Nombre d’entre nous ont déjà vécu une situation où leur tension artérielle enregistrée chez le médecin était plus élevée que prévue, puis complètement différente une fois à la maison. Dans ce cas, on a toujours l’impression que quelque chose a choisi cloche. Pourtant, ce n’est souvent pas l’appareil qui est en cause, mais plutôt les circonstances.
La tension artérielle n’est pas une valeur fixe, mais une valeur qui fluctue constamment et qui réagit à la précipitation, au stress, à la caféine, et même à notre posture. Et comme les décisions concernant la posologie des médicaments, le suivi et les examens complémentaires sont prises ultérieurement à partir de ces chiffres, la rigueur de la mesure importe peu.
Pourquoi la mesure prise chez le médecin peut-elle être trompeuse ?
Le cabinet médical n’est pas un lieu neutre. Certaines personnes sont tendues par l’atmosphère de la salle d’attente, d’autres appréhendent l’examen, et pour d’autres encore, le stress est particulièrement intense. C’est ce qu’on appelle souvent l’effet blouse blanche : le stress à lui seul peut faire grimper les valeurs de tension.
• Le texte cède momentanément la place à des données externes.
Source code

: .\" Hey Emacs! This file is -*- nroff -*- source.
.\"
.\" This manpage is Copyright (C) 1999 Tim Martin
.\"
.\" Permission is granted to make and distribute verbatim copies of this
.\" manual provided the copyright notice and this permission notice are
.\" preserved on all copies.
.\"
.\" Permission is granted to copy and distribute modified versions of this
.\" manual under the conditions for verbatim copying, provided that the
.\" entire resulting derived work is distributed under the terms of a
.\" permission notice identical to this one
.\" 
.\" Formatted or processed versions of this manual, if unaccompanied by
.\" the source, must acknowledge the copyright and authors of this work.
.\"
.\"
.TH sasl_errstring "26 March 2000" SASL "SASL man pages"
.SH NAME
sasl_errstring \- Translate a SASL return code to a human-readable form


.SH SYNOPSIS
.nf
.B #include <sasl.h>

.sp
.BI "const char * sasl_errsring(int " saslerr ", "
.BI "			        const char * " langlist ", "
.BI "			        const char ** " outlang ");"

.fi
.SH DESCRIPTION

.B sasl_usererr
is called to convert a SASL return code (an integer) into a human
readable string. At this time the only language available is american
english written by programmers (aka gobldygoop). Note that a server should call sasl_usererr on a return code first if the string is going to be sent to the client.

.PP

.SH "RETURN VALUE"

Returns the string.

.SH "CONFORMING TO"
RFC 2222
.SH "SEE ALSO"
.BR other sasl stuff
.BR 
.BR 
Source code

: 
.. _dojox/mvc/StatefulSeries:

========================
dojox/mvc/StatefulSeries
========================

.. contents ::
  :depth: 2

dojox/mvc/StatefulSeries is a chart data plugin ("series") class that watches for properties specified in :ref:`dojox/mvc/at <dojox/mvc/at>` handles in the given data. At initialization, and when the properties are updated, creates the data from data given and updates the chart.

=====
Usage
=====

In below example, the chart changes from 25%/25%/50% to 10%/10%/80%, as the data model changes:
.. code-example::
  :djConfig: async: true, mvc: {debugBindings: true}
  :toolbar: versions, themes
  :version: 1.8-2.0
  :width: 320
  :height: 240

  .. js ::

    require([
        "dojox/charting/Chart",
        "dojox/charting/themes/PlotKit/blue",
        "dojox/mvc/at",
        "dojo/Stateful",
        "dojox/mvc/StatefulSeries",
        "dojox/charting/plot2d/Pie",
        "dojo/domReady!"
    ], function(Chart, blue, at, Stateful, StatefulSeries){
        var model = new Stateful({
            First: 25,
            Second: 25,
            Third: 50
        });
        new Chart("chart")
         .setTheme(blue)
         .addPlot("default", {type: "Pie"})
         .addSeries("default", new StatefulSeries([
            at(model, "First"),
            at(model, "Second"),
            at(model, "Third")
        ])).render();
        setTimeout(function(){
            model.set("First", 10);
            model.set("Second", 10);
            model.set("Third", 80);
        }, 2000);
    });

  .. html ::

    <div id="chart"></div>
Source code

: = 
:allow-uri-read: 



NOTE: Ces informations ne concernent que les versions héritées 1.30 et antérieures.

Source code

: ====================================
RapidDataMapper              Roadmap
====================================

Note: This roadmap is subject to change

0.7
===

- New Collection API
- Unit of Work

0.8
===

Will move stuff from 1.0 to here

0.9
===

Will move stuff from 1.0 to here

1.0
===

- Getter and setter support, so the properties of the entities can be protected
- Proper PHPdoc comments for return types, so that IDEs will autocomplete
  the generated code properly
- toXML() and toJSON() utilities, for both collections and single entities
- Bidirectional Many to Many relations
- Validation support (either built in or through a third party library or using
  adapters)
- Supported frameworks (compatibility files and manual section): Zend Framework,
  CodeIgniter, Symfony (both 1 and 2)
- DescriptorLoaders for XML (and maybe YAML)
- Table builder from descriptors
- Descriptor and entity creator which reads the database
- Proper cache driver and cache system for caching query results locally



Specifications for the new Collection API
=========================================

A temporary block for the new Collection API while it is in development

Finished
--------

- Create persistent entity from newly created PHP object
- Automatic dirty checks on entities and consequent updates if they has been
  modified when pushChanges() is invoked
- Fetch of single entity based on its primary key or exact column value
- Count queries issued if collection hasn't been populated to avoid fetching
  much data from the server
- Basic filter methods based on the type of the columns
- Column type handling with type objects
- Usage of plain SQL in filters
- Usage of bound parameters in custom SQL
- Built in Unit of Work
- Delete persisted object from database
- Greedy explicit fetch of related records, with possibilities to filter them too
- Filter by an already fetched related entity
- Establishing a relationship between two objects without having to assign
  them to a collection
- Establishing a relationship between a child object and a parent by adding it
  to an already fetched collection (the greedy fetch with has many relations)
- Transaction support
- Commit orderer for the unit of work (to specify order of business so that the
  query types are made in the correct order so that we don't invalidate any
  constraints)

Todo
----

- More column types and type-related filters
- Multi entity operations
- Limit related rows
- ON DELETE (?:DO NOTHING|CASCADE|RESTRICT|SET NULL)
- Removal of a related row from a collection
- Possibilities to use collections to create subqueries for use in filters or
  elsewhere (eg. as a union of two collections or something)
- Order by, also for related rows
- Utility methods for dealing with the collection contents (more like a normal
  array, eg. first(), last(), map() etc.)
De plus, beaucoup de gens se laissent littéralement prendre par l’ordre des choses. Ils prennent les escaliers au lieu de l’ascenseur, courent après le bus, affrontent le vent froid dans la rue, puis s’assoient et prennent leur tension immédiatement. À ce moment-là, le corps n’est pas encore dans l’état que l’on appelle généralement la tension artérielle au repos.
Il est important de se ménager quelques minutes. Quelques minutes de silence, une respiration plus lente, et si possible, une nouvelle mesure plus tard peuvent permettre d’y voir plus clair.